Giving the stand a chance instead of going to my favorite place, I made a beeline to the churros con chocolate stand, where I could already see the hot chocolate dispenser sitting next to a frier.

“One order of churros con chocolate, please.” I said confidently in Spanish.

“Sure, they look like this though,” The woman behind the counter points to a churro pre-dipped in chocolate. These were not the churros con chocolate I had in mind – the chocolate came already on the churro, and it would be cold when I would buy it.

“No, no, I want the sauce.” All I thought about was the warm taste of chocolate on my tongue.

She snaps, “No you can’t have the sauce. It comes like that.” I glanced back at the sign behind her, clearly listing out the price of the sauce.

“But… why?” Didn’t I say it right?

She spouting something in Spanish that I didn’t understand, and cocked her head at me, annoyed. I was too nervous and I didn’t know what she said and maybe I didn’t need the churro after all. My cheeks turned bright red. Only one word flashed in my mind. Escape. Escape.  Escape. I spattered out a “Never mind!” and ran away from the churro stand, embarrassed I couldn’t order a churro.

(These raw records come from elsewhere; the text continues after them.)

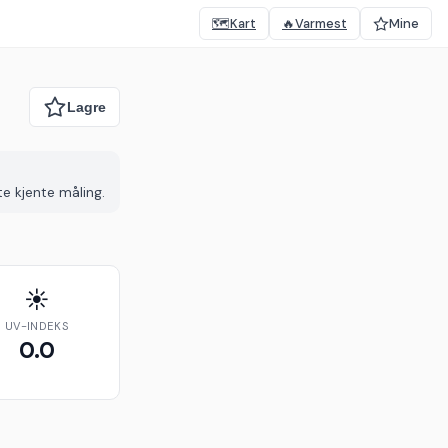
🗺️
Kart
🔥
Varmest
Mine
te kjente måling.
☀️
UV-INDEKS
0.0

I thought I was communicating perfectly. I’ve ordered churros at other places before, and the ordering processes were successful.  Hiding behind the churro stand, I remembered one instance back home when I was whining about having to call the insurance company to ask about our benefits. I loathed calling people on my mother’s behalf. I hated waiting sometimes for up to an hour while listening to the recorded “We will answer your call shortly. Thank you for your patience.” I never knew what to say, and the other person on the end of the line could figure out pretty quickly I had no clue. It was my least favorite English-language task I was assigned to do.

Instead of picking up the phone right away, I spat out, “Mom, why do I always have to call for you? Why can’t you do it? You know English! This is so annoying.”

My mom stared at me. Tears began to pool in her eyes.

She curtly replied, “When I speak English, even when I use the right words and the right sentences,” her voice broke. “They don’t understand me. Because I’m too Chinese.”

I couldn’t even properly order a churro in Spanish, let alone negotiate a phone bill in Spanish. How could I have been so ignorant and ungrateful to my parents? It finally sank that for my parents, living in America meant missing their homeland, being misunderstood, to always being assigned the foreigner.

It took buying a churro to understand.

***

A month later, I was back in my parents’ home in Minnesota.

“Paulina, will you go online and see how much I’m supposed to pay for the garbage bill this month?” my mom asked. And I did.